PROBLEMS TO WORK ON:
A) List every organization named in the passage on media manipulation.
B) Answer these from the passage on media manipulation, one answer a line:
(i) How long has Photoshop been around?
(ii) How long ago did Adobe unveil its audio manipulation software?
(iii) What is the process MIT researchers used called?
C) Reproduce the passage on media manipulation word for word, starting at "Video manipulation has" and ending at "into alternate backgrounds.".

As a society, we've already become accustomed to the commonplace of manipulated photos. After all, Photoshop has been around for a long time, nearly 28 years. Likewise, in the vein of photo manipulation, very advanced, computerized alternations are pretty "old" as there are already lots of researchers performing realistic manipulations - like the "Faux Objects" insertions ... (almost a decade ago). Only two years ago, Adobe unveiled software for fabricating near indiscernible audio manipulation which immediately cast doubt on the validity of audio recordings. The addition of audio to the untrusted media collection was pretty disconcerting, but even that is nothing now.

Video manipulation has rapidly reached a similar level of realism using advanced algorithms and even artificial intelligence. Even five years ago, researchers at the Technical University of Ilmenau in Germany developed software capable of removing objects from live, full-motion video.

Through a process called Semantic Soft Segmentation, MIT researchers have trained a system to automatically identify, select, and "cut" foreground objects for insertion into alternate backgrounds.

RECORDED INFORMATION:
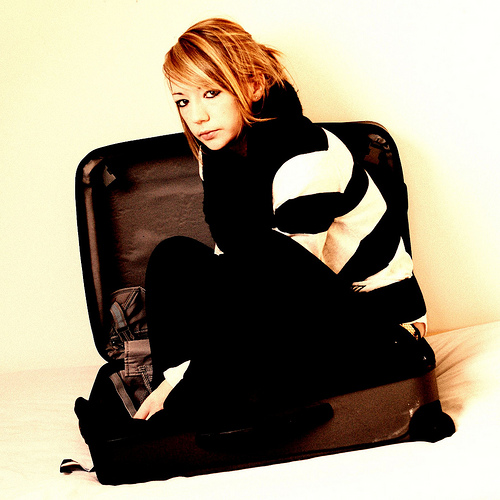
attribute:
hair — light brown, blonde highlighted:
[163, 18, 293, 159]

==

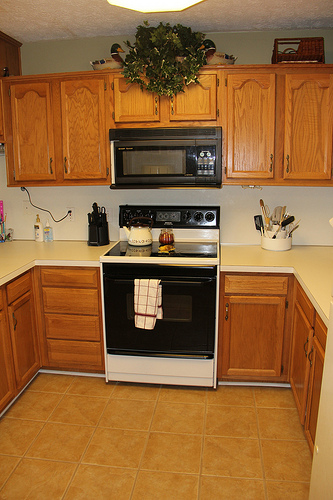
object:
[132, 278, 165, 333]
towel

...

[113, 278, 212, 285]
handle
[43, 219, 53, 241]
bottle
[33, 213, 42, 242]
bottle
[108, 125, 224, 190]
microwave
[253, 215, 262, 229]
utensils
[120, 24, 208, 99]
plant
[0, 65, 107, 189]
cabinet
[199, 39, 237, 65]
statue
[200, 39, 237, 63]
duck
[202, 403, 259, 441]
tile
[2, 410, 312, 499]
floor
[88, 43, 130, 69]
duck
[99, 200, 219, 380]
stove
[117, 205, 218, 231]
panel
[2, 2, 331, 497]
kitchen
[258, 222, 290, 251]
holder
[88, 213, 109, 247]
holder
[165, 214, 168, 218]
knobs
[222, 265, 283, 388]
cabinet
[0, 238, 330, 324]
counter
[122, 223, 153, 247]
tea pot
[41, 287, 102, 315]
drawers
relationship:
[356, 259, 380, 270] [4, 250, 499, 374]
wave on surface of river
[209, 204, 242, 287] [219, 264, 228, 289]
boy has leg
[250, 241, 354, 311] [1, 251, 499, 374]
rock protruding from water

FINAL ANSWERS:
A) Adobe, the Technical University of Ilmenau, MIT

B)
(i) Nearly 28 years.
(ii) Two years ago.
(iii) Semantic Soft Segmentation.

C)
Video manipulation has rapidly reached a similar level of realism using advanced algorithms and even artificial intelligence. Even five years ago, researchers at the Technical University of Ilmenau in Germany developed software capable of removing objects from live, full-motion video.

Through a process called Semantic Soft Segmentation, MIT researchers have trained a system to automatically identify, select, and "cut" foreground objects for insertion into alternate backgrounds.